Poi la grande messa in scena. Di fronte all’impossibilità di disinnescare la mina l’unica preoccupazione da parte del colonnello è
che nessuno lo venga a sapere: “Se i giornalisti lo vengono a sapere ci massacreranno”. Ed ecco l’annuncio ufficiale: la mina è
stata disinnescata, il soldato viene portato all’ospedale e alla sera ci sarà per tutti i giornalisti una bella conferenza stampa. E
quando Arizona 2 s’accorgerà dell’inganno, dovrà sorbirsi la cinica morale del colonnello: “Mai ficcare il naso negli affari che non
ci riguardano”.
Tutti se ne sono andati. Il sole sta tramontando. Con una dissolvenza l’immagine passa ad inquadrare il corpo immobilizzato di
Cera, con un’angolazione a piombo, zoomando all’indietro. Riprende la musica dolente dell’inizio. Ne emerge un tragico senso
di impotenza: il suo destino è inevitabilmente segnato.
Si può concludere dicendo che purtroppo tutto è stato inutile. Gli sforzi, anche sinceri (come quelli di Arizona 2 e di Jane), di
salvare alcune vite umane, vengono vanificati da un rancore e da un odio etnico che sembrano insanabili (per quanto riguarda
Ciki e Nino) e dalla stupida e incosciente atrocità che caratterizza la logica della guerra (per quanto riguarda Cera).

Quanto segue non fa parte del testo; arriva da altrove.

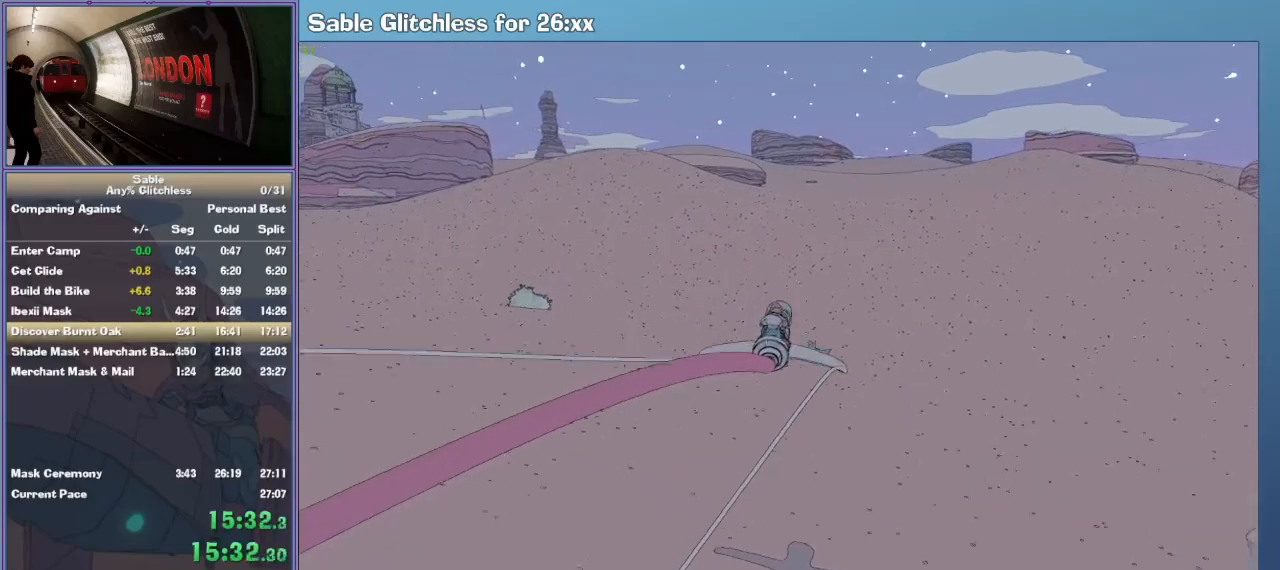
{"keys": ["w"], "mouse": [], "events": []}
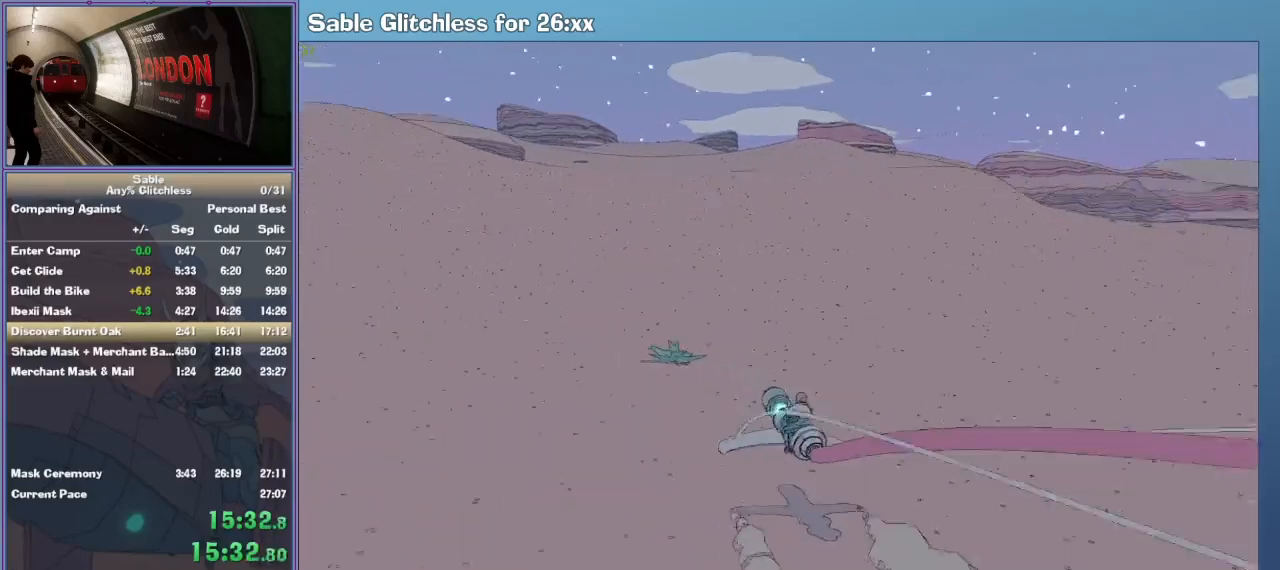
{"keys": ["w"], "mouse": [], "events": []}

Nonostante il finale straziante, il film non è cupo e greve come si potrebbe immaginare, in quanto permeato da quello spirito
slavo di cui si parlava all’inizio. Lo stile varia continuamente, passando dal tragico al grottesco, dal realistico al surreale, con
punte di comicità e di umorismo che nascono da varie situazioni o battute. Così i militari dell’ONU vengono chiamati “Puffi” dai
contendenti; i soldati sembrano essere più preoccupati delle sigarette che delle ferite; chi si combatte parla la stessa lingua,
mentre chi dovrebbe far da paciere non riesce a farsi capire; la stessa morte viene talvolta irrisa o sbeffeggiata. Fulminante
anche la battuta iniziale sulla differenza fra un ottimista e un pessimista: il pessimista dice: “Non poteva andare peggio” e
l’ottimista dice: “Poteva… poteva…”.
Opera originale e fresca, particolarmente adatta non solo per parlare della guerra dei Balcani, ma anche e soprattutto per
denunciare l’odio etnico e l’assurda e crudele logica della guerra.